The "fedora-wait-storage.service" had "systemd-udev-settle" as
its dependency, so let's depend on this one directly now,
bypassing the out-dated "fedora-wait-storage.service".
Jonathan Brassow [Tue, 11 Sep 2012 18:09:35 +0000 (13:09 -0500)]
RAID: Properly handle resync of RAID LVs
Issuing a 'lvchange --resync <VG>/<RAID_LV>' had no effect. This is
because the code to handle RAID LVs was not present. This patch adds
the code that will clear the metadata areas of RAID LVs - causing them
to resync upon activation.
Jonathan Brassow [Tue, 11 Sep 2012 18:01:05 +0000 (13:01 -0500)]
cleanup: Restructure code that handles mirror resyncing
When an LV is to be resynced, the metadata areas are cleared and the
LV is reactivated. This is true for mirroring and will also be true
for RAID LVs. We restructure the code in lvchange_resync() so that we
keep all the common steps necessary (validation of ability to resync,
deactivation, activation of meta/log devices, clearing of those devices,
etc) and place the code that will be divergent in separate functions:
detach_metadata_devices()
attach_metadata_devices()
The common steps will be processed on lists of metadata devices. Before
RAID capability is added, this will simply be the mirror log device (if
found).
This patch lays the ground-work for adding resync of RAID LVs.
Jonathan Brassow [Tue, 11 Sep 2012 17:55:17 +0000 (12:55 -0500)]
cleanup: Reduce indentation by short-circuiting function
By changing the conditional for resyncing mirrors with core-logs a
bit, we can short-circuit the rest of the function for that case
and reduce the amount of indenting in the rest of the function.
This cleanup will simplify future patches aimed at properly handling
the resync of RAID LVs.
Jonathan Brassow [Mon, 10 Sep 2012 22:15:20 +0000 (17:15 -0500)]
RAID: Disallow addition of RAID images while array is not in-sync
We cannot add images to a RAID array while it is not in-sync.
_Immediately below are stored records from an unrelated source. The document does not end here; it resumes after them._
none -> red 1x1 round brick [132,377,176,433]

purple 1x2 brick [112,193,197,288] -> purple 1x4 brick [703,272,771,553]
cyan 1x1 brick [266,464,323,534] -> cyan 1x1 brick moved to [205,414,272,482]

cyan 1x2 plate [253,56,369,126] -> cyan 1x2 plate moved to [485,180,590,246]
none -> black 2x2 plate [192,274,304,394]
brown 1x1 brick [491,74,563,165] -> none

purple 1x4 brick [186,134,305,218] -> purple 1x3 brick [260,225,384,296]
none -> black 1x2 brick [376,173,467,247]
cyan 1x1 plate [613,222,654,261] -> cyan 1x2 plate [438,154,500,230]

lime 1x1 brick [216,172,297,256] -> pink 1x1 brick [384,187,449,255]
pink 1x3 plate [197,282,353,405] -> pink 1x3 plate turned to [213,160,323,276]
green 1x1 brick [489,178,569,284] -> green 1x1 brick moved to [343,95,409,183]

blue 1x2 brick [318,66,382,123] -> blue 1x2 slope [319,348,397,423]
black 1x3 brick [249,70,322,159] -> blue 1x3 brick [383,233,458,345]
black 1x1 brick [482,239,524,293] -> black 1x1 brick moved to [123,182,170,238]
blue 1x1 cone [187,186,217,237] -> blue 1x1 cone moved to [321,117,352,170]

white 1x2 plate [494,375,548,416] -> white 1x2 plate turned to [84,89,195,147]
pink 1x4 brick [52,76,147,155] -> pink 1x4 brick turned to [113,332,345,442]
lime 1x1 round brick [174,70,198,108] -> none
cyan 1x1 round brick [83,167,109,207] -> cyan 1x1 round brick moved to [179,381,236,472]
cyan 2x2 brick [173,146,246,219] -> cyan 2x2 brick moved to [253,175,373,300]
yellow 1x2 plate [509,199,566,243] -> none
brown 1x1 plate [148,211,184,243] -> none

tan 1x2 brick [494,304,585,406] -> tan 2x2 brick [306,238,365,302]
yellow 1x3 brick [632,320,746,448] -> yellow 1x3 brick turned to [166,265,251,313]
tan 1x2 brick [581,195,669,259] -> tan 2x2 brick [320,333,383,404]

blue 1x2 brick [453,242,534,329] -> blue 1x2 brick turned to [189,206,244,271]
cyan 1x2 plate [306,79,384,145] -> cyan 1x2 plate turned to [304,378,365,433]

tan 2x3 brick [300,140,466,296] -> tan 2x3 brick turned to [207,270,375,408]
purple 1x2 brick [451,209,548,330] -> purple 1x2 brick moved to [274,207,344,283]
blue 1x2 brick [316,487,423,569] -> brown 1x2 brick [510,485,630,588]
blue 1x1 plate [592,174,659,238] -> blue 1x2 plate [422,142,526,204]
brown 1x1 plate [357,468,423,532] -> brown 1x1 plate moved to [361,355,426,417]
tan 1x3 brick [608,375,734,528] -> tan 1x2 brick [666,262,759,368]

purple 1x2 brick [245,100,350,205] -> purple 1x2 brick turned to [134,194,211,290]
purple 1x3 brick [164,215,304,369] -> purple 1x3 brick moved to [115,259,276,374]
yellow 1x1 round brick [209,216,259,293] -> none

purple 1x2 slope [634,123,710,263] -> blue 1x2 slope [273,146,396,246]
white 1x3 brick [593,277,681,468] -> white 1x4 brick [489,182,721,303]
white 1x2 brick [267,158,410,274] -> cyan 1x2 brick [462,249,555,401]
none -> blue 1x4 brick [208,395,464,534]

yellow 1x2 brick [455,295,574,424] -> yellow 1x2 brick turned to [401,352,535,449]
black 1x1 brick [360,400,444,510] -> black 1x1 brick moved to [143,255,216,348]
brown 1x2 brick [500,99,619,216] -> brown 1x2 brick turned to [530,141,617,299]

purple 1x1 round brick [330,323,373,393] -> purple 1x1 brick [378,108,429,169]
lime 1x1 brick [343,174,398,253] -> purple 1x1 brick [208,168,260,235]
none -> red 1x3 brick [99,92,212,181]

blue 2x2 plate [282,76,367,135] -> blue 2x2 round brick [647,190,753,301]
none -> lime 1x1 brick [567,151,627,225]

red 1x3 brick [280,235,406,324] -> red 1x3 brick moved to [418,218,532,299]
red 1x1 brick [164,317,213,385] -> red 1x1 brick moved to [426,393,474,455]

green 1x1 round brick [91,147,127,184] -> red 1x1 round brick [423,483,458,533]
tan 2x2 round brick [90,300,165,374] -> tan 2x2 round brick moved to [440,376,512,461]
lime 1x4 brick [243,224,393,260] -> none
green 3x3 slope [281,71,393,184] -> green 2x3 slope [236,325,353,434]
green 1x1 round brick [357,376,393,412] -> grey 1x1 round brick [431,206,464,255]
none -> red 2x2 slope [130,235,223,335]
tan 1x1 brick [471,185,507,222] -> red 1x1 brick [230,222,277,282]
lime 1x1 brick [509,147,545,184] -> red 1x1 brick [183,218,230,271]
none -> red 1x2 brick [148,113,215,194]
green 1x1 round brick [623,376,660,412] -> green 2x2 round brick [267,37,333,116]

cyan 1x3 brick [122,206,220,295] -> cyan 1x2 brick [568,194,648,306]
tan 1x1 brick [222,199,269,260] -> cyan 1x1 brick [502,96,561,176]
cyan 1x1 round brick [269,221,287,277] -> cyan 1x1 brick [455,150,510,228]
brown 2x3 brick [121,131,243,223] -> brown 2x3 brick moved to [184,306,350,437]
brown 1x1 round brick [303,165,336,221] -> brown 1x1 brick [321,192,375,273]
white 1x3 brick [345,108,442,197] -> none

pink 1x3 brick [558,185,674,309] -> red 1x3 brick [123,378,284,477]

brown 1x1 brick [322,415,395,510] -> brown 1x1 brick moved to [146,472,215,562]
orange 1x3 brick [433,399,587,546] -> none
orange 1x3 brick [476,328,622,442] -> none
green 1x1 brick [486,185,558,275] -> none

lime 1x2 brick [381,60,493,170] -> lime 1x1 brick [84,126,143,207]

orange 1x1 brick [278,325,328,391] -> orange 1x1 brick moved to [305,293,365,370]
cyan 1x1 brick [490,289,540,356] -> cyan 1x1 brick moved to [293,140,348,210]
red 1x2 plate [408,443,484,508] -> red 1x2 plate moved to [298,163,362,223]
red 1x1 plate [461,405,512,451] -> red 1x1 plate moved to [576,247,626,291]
The
kernel will simply reject the table, saying:
'rebuild' specified while array is not in-sync
Now we check to ensure the LV is in-sync before attempting image
additions.
RAID: '--test' should not cause a valid create command to fail
It is necessary when creating a RAID LV to clear the new metadata areas.
Failure to do so could result in a prepopulated bitmap that would cause
the new array to skip syncing portions of the array. It is a requirement
that the metadata LVs be activated and cleared in the process of creating.
However in test mode, this requirement should be lifted - no new LVs should
be created or written to.
cleanup: Use segtype->ops->name() instead of segtype->name where applicable
When printing a message for the user and the lv_segment pointer is available,
use segtype->ops->name() instead of segtype->name. This gives a better
user-readable name for the segment. This is especially true for the
'striped' segment type, which prints "linear" if there is an area_count of
one.
Peter Rajnoha [Mon, 27 Aug 2012 13:39:08 +0000 (15:39 +0200)]
make: fix subdir order for distclean
The 'test' subdir needs to be processed before 'tools' subdir
for distclean as all the cmd names are read from 'tools/.commands'
file. Otherwise we'd end up with dangling symlinks in 'tools' subdir.